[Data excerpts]
□ □ □ □ □ □ □

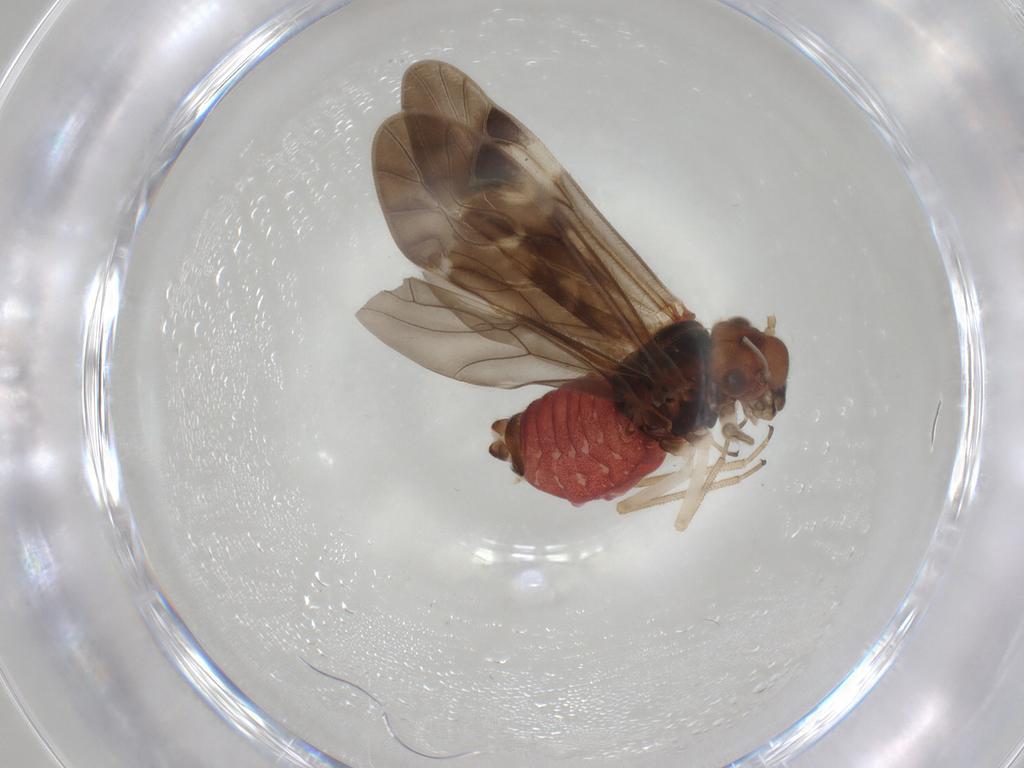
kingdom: Animalia
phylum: Arthropoda
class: Insecta
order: Psocodea
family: Caeciliusidae
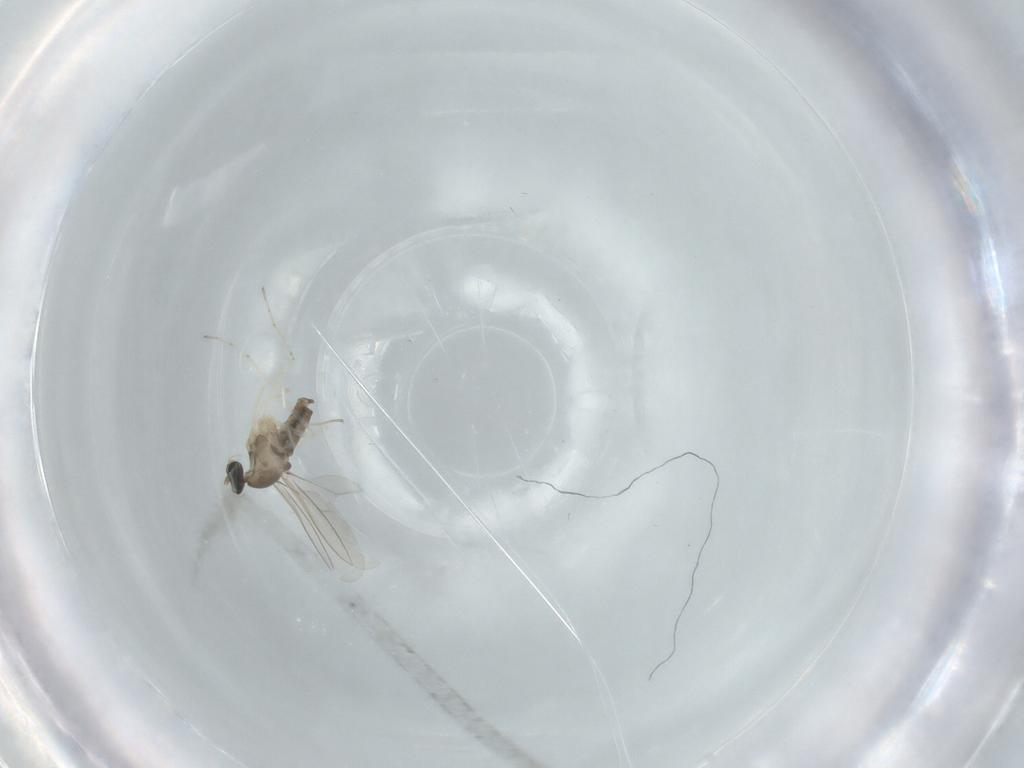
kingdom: Animalia
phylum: Arthropoda
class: Insecta
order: Diptera
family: Cecidomyiidae
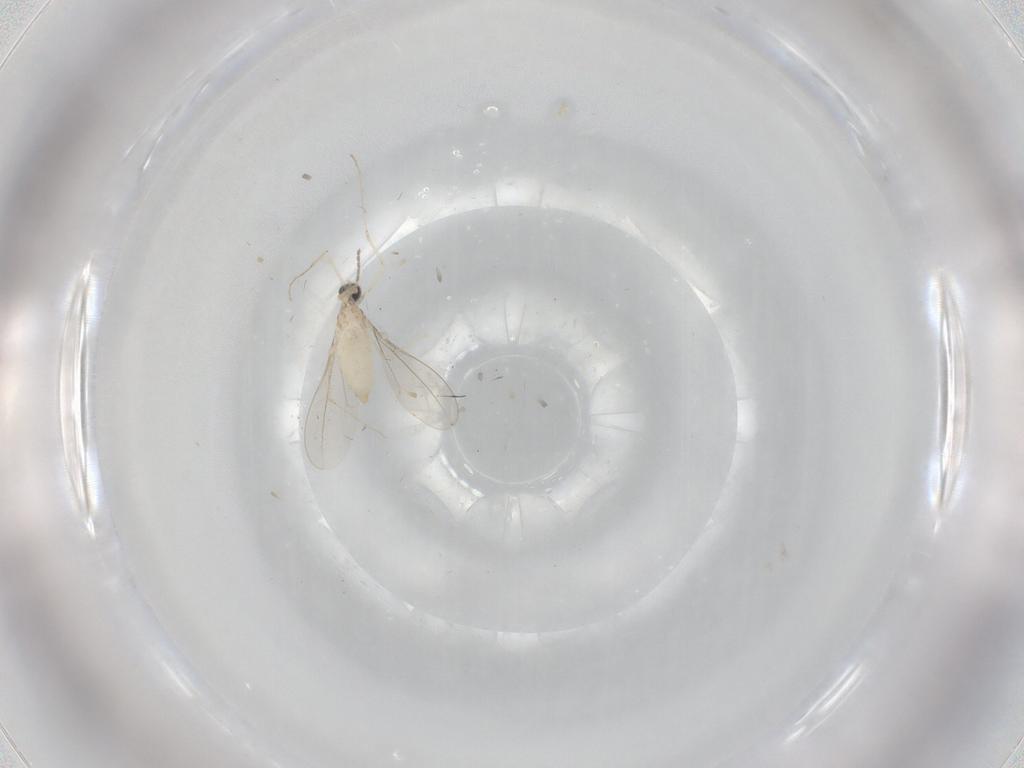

□ □ □ □ □ □ □

Swap "phylum" for "division" in all of the lines above and write them out again with everything else unchanged. Omit the pictures.

# SOLVED EXERCISE
kingdom: Animalia
division: Arthropoda
class: Insecta
order: Psocodea
family: Caeciliusidae
kingdom: Animalia
division: Arthropoda
class: Insecta
order: Diptera
family: Cecidomyiidae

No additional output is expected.